Activity list:
[A] According to the passage on eHealth interviews, in which journal was the Viewpoint paper published?
[B] Continue the passage on eHealth interviews from its last sentence.

Source: Marianne T.S. Holter
Here’s a scenario that you might recognize: You’re running some qualitative user interviews as part of developing or implementing an eHealth program, and some interesting aspects about program use keeps coming up in the interviews. You have a hunch that this might be of interest to the field more in general, beyond your specific program, and wish you could explore it more thoroughly. However, although it seems to linger in the background in several interviews, not all your interviewees talk directly about it, and so you don’t really have enough data to publish anything separately on it. So, then what do you do?
A recently published Viewpoint paper published in the open access journal, Journal of Medical Internet Research, may turn out helpful, as it presents a set of methodological tools intended to focus the interviews on the aspects you’re interested in, thus generating more relevant data. The paper entitled “Qualitative Interview Studies of Working Mechanisms in Electronic Health: Tools to Enhance Study Quality” can be accessed for free at https://www.jmir.org/2019/5/e10354/.

Supplied data:
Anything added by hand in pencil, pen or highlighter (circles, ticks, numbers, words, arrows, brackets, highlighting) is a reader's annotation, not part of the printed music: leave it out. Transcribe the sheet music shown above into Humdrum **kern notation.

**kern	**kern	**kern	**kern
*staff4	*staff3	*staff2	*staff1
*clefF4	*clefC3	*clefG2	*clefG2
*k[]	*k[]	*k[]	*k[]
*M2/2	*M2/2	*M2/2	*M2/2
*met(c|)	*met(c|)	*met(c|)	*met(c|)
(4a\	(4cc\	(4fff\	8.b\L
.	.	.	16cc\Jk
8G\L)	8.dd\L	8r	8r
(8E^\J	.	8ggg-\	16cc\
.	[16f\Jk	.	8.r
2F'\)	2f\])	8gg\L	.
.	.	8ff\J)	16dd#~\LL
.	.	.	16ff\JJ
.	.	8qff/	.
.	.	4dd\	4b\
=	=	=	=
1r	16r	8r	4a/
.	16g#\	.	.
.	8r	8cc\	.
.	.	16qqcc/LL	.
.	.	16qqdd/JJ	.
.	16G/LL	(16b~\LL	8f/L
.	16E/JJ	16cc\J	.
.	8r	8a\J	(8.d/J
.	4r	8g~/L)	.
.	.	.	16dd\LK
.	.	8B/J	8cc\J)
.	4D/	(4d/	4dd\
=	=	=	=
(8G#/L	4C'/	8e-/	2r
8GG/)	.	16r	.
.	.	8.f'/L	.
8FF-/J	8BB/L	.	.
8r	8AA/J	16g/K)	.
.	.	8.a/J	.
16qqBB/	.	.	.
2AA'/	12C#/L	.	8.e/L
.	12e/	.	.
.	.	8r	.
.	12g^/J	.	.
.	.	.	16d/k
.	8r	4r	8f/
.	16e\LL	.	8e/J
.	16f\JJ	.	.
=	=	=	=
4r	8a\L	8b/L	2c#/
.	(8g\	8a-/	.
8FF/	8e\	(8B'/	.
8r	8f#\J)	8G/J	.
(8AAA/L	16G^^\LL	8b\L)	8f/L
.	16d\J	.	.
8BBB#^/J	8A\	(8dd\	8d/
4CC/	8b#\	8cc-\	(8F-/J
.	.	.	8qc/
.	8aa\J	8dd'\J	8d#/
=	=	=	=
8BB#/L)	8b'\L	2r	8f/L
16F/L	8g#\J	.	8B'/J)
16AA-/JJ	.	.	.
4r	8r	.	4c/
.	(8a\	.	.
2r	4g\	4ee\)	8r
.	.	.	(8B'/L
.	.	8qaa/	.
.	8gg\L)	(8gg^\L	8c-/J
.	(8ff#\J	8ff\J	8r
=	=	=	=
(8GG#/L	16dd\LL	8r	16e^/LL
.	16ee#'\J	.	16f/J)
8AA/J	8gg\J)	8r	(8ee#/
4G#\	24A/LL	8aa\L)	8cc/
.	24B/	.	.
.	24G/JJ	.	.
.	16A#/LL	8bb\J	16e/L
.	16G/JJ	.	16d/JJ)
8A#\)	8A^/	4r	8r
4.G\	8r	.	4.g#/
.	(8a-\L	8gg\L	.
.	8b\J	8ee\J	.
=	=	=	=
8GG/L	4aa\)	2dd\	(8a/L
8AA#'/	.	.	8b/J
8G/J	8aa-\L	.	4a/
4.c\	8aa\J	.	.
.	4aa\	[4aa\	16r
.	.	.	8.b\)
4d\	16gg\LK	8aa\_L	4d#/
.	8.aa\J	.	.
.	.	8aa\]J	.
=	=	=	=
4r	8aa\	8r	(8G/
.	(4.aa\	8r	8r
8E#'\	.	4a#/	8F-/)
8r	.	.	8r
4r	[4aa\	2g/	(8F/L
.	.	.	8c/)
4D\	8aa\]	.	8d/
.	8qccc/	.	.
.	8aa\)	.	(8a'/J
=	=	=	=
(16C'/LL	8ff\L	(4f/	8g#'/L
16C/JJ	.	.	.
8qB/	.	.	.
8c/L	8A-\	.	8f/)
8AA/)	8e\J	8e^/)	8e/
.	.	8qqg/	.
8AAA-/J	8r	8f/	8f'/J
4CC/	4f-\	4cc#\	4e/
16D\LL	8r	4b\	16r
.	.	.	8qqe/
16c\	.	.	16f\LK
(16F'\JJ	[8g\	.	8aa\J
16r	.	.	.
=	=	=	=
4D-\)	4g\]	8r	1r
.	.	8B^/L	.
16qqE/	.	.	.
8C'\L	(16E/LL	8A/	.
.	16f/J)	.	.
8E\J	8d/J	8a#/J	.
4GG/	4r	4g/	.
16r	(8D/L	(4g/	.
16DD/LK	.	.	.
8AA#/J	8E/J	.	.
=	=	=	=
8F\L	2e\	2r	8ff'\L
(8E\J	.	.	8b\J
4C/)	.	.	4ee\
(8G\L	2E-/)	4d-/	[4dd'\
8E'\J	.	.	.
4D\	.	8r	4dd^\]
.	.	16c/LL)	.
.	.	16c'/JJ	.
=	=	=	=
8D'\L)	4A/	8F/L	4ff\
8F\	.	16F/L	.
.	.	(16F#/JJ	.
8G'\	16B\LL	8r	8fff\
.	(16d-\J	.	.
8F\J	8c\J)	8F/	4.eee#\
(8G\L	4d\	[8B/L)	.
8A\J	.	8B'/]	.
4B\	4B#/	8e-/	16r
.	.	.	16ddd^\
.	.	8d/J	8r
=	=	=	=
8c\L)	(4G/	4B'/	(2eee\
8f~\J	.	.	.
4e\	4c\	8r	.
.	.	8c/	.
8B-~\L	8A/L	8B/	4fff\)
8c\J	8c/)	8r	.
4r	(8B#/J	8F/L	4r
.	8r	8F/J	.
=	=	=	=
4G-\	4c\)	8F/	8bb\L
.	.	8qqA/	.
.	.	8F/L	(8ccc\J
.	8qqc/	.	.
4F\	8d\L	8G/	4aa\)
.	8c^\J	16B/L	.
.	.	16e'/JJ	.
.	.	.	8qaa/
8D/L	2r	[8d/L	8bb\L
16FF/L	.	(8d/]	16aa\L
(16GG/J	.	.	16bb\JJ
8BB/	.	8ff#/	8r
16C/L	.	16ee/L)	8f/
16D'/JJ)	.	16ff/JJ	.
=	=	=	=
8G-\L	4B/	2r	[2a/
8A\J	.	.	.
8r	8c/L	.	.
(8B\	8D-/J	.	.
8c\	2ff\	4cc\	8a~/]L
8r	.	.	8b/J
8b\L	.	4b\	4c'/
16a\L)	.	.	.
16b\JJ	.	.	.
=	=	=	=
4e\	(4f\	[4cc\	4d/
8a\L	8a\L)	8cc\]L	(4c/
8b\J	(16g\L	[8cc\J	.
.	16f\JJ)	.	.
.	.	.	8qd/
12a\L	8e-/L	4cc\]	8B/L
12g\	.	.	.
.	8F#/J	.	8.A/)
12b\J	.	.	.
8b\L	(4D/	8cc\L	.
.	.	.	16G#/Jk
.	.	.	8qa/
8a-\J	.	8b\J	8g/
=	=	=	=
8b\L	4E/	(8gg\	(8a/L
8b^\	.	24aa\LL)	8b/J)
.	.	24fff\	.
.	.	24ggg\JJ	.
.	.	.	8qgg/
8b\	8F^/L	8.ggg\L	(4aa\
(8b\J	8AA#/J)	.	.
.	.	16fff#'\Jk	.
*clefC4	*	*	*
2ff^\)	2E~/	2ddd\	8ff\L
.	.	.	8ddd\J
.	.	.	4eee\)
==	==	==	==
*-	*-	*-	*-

Per-task outputs:
[A] The open access Journal of Medical Internet Research.

[B]
The authors of the paper advocate that qualitative user interviews are well suited for expanding the field’s knowledge base on how eHealth programs work—knowledge that could be used for building eHealth-specific theories or framing hypotheses that may be tested in subsequent quantitative studies. However, presumably many of eHealth’s working mechanisms can be found within the user-program interaction, and program users may be less aware of how they interact with the program as they are of its’ content. Thus, this “invisible interaction” may be difficult to pursue through traditional, straight forward qualitative interviewing, possibly contributing to the problem alluded to above.
The authors sketch out five distinct challenges: first, the researcher’s interest in the person-program interaction may be under-communicated in the interview to the point that the interviewee does not fully understand what the interview is about. Furthermore, the interviewee may want to talk a lot about aspects that are not central to the topic of investigation (such as previous change efforts), and it may be difficult for the interviewer to limit the interview time spent on these contextual aspects. Adding to these difficulties, in the interview situation the participant may have difficulties remembering specific program experiences, and there may be social processes going on between the interviewer and interviewee that influences the data collection process negatively. Finally, pursuing knowledge of basic eHealth aspects in the same interviews as you are seeking more applied knowledge about your specific program may cause additional problems for data quality.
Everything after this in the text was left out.